If you’re a songwriter, inventor, artist, author or some other creative person who owns intellectual property (IP) rights, then you’ll need to plan for what you’d like to happen with them when you pass away.
Of the four most common intellectual property rights, individuals generally only hold patents and copyrights. Corporate entities generally own trademarks or trade secrets. It’s critical that you understand how to best pass on your IP rights when you pass away, as it’s a way that you can continue providing for your family once you’re gone.
How to handle copyrights when estate planning
You can secure a copyright on any number of “original works of authorship,” including music, computer programs, books, paintings and architectural designs, for example.
One option for passing this IP on to others is to transfer it as a lifetime gift to a beneficiary, include it in your will or place it in a trust. You’ll need to detail specific instructions that your executor or trustee should follow in administering or distributing a copyright to your beneficiaries to ensure they properly use and protect it.

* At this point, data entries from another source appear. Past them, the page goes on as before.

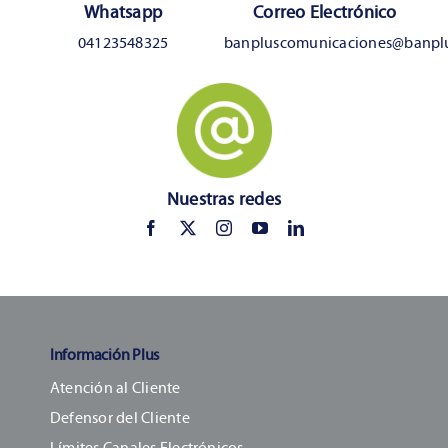
Whatsapp
Correo Electrónico
04123548325
banpluscomunicaciones@banpl
Nuestras redes
Información Plus
Atención al Cliente
Defensor del Cliente
Límites Canales Electrónicos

How to handle patents as part of the estate planning process
Someone generally secures a patent to protect their right to any invention, discovery, process or composition of matter. Patent holders most commonly include their rights in a trust for privacy reasons. It’s not ideal to transfer patents as a lifetime gift since they remain valid for significantly less time than a copyright.
Why you need to devise a plan for your intellectual property rights
As you’re likely aware, one of the reasons why it’s so critical to account for your IP in your estate plan is because it often has significant monetary value and the potential for accruing future royalties depending on what you do with it. You may want to consult with an attorney about how to best incorporate your intellectual property rights into your estate plan to ensure that they seamlessly pass to whomever you intend when the time is right.